What the polls say: A string of polls shows Trump has increased his standing with Hispanic voters over the last four years. Although the President is still trailing heavily — an analysis by CNN’s Harry Enten found Biden is winning Hispanic voters by 28 percentage points — Biden is underperforming Clinton, who led by 37 percentage points in an average of final pre-election polls.

The narrowing gap with Latinos is putting more pressure on Biden to hold or even expand his lead with White and older voters, two blocs with whom the Democrat has cut into Trump’s lead, allowing him to maintain an overall lead in national polling and crucial states, like Minnesota, Wisconsin and Michigan.

Asked why his numbers among Hispanic voters are as low as they are right now, Biden said on Monday that his number are much higher than Trump’s, but added, “But they gotta go higher.”

Some Democrats, concerned that Biden’s advantage with White voters could narrow, believe he needs to dial up his focus — and dedicate more resources — toward targeting the diverse array of Latino voters in key states like Florida, Nevada and Arizona that could tip the balance for the former vice president and win him the White House in November.

How the Biden campaign is expanding outreach: Biden’s campaign contends that they are making significant investments in courting Latino voters, including hiring targeted vote directors in 11 states, using Latino-run mail and polling firms to court voters, and running micro-targeted, bespoke ads that employ Mexican accents in Arizona, Cuban accents in Miami and Puerto Rican accents in Orlando and Tampa.

And the overarching issue facing the community right now, said Julie Chavez Rodriguez, a Biden campaign deputy campaign manager, is the ongoing coronavirus pandemic.

“The devastation that the community has seen both from a public health perspective and an economic perspective is one that has drastically impacted Latino voters in all of the battle ground states,” said Chavez Rodriguez. “The reality is over 25,000 Latinos have lost their lives as a result of Covid.
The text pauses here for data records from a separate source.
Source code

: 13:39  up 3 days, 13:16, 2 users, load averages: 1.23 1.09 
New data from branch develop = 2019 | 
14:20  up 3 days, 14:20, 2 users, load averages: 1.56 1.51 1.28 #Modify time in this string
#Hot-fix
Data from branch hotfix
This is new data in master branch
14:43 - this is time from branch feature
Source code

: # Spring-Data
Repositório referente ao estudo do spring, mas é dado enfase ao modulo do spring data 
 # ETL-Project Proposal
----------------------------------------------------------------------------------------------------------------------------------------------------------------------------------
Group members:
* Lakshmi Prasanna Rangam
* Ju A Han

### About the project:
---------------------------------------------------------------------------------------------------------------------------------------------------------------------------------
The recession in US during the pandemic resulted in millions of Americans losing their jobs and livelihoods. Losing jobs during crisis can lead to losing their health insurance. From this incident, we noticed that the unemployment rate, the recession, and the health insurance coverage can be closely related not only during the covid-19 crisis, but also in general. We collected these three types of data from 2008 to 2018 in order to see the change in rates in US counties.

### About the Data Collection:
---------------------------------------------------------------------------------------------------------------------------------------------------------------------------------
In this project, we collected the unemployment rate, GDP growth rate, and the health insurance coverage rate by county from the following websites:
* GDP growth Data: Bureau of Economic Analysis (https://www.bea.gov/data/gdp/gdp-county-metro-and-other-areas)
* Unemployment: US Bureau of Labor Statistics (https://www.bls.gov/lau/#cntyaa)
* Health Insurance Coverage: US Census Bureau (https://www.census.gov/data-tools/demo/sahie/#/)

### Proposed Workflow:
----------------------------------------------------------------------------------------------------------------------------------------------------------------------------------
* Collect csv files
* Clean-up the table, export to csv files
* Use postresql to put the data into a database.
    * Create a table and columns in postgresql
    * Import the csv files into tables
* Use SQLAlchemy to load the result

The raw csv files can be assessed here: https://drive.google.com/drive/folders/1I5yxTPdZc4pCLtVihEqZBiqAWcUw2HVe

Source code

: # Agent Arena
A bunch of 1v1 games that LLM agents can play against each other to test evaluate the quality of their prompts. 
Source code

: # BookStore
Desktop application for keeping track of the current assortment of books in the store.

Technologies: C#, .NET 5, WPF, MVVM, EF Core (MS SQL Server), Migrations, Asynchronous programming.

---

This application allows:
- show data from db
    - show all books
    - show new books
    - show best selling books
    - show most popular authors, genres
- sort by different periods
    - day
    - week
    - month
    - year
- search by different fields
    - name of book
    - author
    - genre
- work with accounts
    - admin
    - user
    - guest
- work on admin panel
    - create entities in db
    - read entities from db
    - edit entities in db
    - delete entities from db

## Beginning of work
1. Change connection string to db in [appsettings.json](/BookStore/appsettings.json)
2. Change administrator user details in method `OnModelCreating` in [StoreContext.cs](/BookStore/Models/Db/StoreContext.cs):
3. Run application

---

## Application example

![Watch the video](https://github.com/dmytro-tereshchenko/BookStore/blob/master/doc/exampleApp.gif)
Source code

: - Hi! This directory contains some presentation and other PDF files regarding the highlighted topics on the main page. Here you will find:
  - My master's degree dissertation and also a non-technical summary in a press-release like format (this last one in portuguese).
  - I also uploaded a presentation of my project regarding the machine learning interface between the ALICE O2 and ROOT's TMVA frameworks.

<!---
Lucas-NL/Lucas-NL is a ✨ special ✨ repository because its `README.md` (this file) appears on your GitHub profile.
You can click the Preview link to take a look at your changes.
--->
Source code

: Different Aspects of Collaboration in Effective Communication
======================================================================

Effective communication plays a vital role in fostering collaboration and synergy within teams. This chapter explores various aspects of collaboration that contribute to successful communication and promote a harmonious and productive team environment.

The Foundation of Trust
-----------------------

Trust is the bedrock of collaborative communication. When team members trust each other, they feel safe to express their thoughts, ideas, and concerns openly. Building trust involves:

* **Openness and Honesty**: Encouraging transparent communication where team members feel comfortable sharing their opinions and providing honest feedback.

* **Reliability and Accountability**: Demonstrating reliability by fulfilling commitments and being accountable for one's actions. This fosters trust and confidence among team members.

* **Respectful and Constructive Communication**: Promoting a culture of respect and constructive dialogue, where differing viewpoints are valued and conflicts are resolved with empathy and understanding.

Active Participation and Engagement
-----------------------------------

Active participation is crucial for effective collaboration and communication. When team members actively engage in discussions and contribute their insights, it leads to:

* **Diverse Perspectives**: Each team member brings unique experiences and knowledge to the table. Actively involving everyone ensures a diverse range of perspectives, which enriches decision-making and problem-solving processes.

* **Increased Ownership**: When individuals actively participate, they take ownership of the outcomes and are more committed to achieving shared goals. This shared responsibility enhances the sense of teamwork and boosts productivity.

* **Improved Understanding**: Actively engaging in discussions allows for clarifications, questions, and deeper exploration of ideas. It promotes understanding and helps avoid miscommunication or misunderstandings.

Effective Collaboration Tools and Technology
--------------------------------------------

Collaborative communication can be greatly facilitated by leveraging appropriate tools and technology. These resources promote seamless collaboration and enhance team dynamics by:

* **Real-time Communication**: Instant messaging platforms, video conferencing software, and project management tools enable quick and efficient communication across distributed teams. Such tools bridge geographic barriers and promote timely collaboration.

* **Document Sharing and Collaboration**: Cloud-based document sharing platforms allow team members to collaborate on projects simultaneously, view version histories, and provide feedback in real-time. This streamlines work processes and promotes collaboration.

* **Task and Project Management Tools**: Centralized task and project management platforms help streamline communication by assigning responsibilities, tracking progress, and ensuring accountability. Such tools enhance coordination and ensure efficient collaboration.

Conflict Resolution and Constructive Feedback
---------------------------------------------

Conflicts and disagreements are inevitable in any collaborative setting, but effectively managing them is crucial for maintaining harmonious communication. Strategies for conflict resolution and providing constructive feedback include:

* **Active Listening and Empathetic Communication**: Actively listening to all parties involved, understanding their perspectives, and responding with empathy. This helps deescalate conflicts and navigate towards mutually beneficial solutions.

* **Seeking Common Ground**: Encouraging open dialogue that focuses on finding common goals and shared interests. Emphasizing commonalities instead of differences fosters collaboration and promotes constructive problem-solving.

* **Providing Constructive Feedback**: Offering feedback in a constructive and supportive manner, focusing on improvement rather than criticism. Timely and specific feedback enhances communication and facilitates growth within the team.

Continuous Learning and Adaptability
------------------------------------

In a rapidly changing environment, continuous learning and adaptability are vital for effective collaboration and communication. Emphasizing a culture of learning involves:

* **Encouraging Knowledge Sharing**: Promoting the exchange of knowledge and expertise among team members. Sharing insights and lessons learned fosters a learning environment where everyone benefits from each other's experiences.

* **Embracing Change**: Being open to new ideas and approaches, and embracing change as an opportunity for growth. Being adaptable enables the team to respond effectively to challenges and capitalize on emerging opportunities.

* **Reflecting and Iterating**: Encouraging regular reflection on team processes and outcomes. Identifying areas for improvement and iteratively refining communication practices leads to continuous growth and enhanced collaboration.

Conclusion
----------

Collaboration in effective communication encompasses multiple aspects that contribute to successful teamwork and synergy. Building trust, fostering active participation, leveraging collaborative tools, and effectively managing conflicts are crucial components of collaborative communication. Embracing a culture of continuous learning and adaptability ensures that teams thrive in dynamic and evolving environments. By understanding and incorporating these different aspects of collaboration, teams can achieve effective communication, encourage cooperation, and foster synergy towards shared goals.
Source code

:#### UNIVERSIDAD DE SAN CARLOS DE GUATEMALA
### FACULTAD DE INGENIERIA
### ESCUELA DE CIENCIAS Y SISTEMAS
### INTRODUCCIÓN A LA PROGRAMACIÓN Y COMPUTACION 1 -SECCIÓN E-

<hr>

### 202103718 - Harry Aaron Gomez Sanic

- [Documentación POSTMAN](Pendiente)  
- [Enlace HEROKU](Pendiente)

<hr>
The numbers didn’t have to be that high. … Those are the realities that I think Latinos are facing today.”

The campaign is also working to combat election disinformation, with organizers reporting that an array of wild, false conspiracy theories are being directed at Spanish-speaking voters, especially in battleground Florida.

Rodriguez said that the campaign is “seeing voter suppression at a whole new level,” so while the Trump campaign is actively reaching out to Latino voters, others are working to “keep folks from actually engaging in a critical election that has a huge impact.”

“It is really disturbing that some of those tactics are being used,” she said

But even Democrats close to Biden concede that it took the campaign a long time — because of the spread of the coronavirus and the campaign’s money issues early in the general election — to commit the needed resources to Latino outreach.